* [JOB]
The reply should consist of the full listing, repeated word for word.

* [PROVIDED DATA]

***

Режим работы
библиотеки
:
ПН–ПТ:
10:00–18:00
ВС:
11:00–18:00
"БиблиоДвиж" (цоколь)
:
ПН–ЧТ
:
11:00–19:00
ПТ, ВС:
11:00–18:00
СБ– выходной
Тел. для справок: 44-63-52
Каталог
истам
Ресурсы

***

* [RESPONSE]
Режим работы
библиотеки
:
ПН–ПТ:
10:00–18:00
ВС:
11:00–18:00
"БиблиоДвиж" (цоколь)
:
ПН–ЧТ
:
11:00–19:00
ПТ, ВС:
11:00–18:00
СБ– выходной
Тел. для справок: 44-63-52
Каталог
истам
Ресурсы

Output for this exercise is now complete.